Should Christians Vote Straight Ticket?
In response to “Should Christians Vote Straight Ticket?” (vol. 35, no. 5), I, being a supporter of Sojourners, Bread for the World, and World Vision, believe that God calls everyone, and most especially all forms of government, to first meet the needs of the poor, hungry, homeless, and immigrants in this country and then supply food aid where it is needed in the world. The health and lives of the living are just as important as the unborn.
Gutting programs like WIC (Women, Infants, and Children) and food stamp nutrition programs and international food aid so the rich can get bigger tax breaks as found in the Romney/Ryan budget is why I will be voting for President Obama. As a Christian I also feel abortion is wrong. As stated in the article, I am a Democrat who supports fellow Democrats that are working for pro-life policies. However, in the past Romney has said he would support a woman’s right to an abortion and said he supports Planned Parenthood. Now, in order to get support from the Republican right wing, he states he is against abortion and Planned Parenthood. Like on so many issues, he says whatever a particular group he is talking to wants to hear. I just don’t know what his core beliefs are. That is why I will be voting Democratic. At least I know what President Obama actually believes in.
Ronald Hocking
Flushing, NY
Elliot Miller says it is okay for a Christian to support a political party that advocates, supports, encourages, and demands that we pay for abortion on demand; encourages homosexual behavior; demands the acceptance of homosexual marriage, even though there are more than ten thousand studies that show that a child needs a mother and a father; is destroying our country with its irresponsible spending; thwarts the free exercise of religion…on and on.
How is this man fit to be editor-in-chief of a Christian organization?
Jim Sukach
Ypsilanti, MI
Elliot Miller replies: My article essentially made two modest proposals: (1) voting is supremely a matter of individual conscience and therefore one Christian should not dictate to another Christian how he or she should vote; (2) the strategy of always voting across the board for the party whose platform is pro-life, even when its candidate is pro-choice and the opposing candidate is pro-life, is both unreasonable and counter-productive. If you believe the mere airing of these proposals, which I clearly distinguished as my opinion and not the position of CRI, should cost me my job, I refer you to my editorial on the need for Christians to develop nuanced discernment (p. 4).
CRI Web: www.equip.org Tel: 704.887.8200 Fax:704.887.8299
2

- - - - -

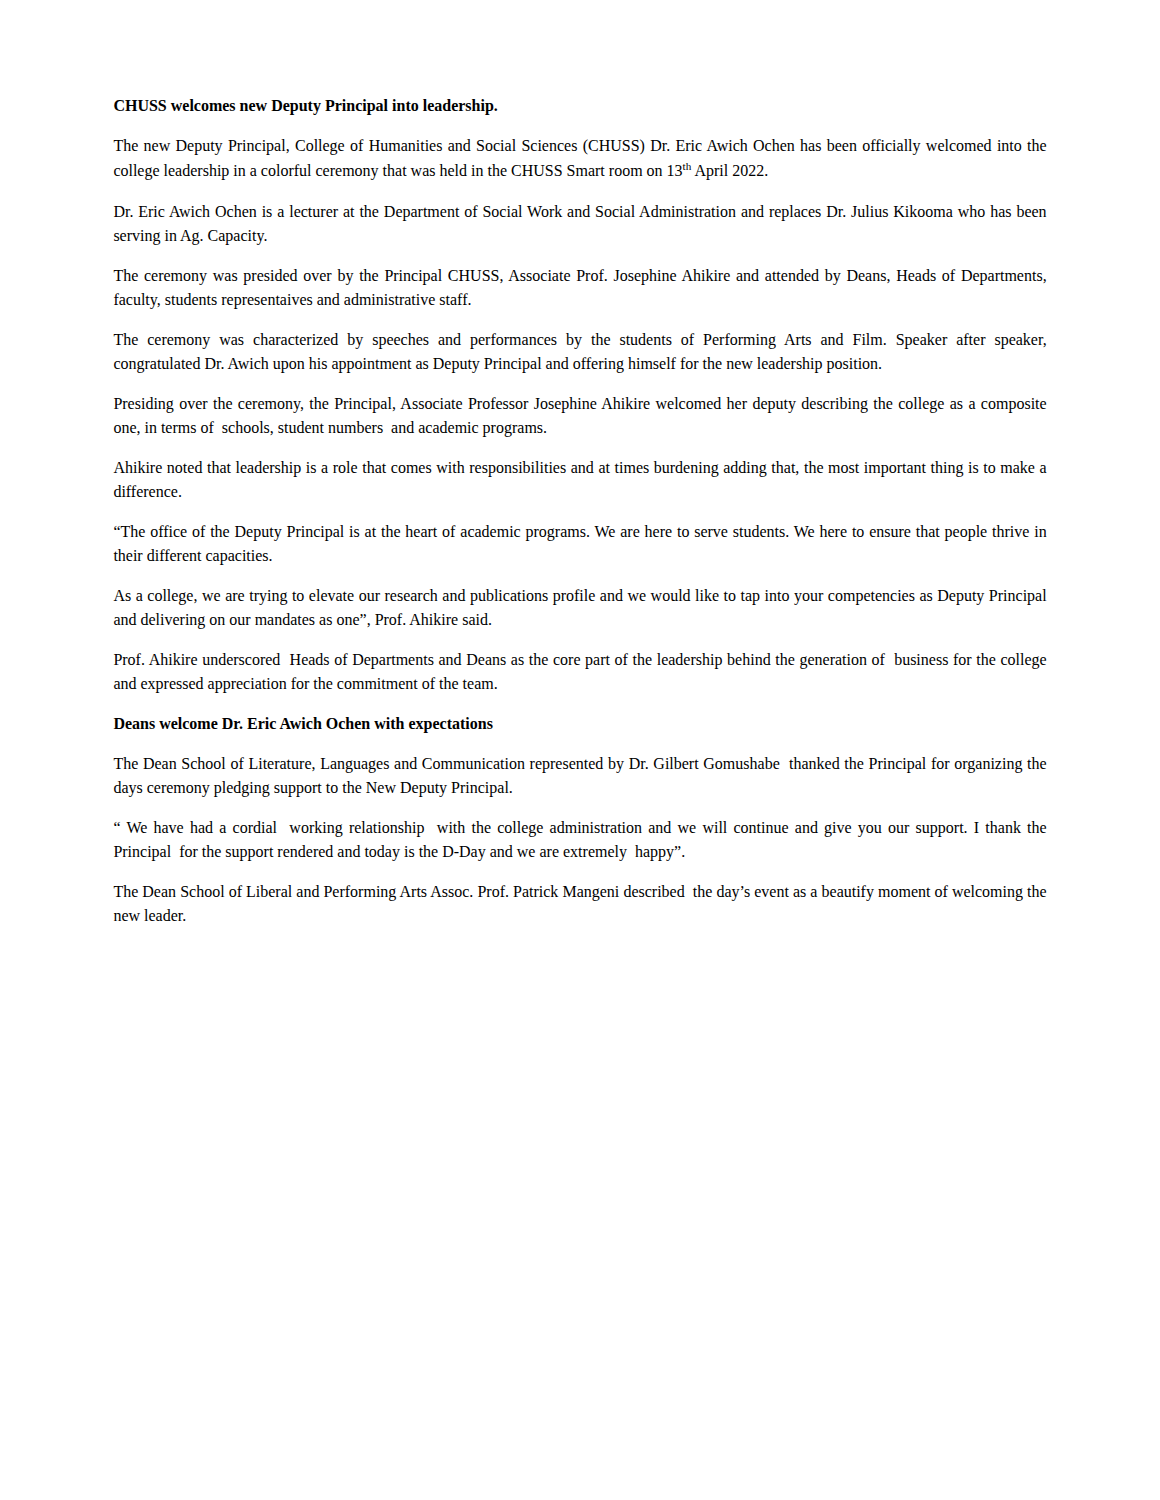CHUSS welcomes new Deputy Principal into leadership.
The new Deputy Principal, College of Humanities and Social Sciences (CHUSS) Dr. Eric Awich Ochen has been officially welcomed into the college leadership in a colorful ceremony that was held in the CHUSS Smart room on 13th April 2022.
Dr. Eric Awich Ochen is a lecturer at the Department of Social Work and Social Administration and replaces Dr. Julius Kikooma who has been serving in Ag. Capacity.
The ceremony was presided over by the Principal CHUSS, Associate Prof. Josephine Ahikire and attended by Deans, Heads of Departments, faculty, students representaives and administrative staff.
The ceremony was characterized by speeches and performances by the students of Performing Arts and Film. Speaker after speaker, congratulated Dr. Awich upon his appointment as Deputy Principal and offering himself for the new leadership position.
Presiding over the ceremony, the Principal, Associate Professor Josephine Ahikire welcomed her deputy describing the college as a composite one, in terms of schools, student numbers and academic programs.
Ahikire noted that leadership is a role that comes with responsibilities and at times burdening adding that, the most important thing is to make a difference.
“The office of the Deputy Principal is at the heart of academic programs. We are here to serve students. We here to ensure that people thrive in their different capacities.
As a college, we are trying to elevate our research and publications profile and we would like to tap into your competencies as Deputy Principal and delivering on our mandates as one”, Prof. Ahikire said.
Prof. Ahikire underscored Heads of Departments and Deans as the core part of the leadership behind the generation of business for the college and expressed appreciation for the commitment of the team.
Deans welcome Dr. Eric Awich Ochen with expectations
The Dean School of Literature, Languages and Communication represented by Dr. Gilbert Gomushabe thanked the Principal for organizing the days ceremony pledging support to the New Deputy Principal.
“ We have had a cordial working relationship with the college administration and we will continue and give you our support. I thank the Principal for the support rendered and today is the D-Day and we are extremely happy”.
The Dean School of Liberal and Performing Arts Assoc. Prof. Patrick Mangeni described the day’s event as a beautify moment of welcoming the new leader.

- - - - -

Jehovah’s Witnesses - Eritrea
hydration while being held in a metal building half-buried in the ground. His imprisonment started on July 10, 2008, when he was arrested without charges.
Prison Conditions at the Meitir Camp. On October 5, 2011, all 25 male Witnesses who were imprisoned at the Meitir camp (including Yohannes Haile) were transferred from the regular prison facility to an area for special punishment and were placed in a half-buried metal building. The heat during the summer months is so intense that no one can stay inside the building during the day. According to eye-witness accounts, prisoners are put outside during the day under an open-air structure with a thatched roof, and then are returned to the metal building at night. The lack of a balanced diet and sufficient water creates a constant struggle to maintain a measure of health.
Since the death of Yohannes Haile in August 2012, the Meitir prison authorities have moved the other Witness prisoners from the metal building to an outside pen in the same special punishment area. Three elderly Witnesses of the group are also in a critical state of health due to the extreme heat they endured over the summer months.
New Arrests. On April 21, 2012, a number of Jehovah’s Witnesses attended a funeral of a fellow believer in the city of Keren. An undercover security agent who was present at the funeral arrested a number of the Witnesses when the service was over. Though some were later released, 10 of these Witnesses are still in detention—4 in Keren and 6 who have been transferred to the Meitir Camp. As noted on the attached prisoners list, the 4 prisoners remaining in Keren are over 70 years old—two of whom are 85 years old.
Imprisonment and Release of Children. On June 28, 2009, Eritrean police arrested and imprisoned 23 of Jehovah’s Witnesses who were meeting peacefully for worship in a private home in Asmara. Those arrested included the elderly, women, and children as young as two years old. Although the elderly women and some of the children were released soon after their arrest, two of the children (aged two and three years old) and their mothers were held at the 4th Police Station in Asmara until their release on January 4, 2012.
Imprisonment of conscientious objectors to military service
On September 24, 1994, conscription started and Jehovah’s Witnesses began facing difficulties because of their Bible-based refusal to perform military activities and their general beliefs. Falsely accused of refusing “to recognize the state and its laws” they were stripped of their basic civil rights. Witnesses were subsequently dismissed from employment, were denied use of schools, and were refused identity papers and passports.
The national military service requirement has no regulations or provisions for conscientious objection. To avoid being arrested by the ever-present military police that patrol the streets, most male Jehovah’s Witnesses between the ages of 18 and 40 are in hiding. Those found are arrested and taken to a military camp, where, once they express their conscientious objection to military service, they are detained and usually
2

- - - - -

**INSTRUCTIONS FOR THE TASK:** Go through the entries and filter for lines holding the word "academic"; copy each match.

**EXERCISE RESPONSE:**
Presiding over the ceremony, the Principal, Associate Professor Josephine Ahikire welcomed her deputy describing the college as a composite one, in terms of schools, student numbers and academic programs.
“The office of the Deputy Principal is at the heart of academic programs. We are here to serve students. We here to ensure that people thrive in their different capacities.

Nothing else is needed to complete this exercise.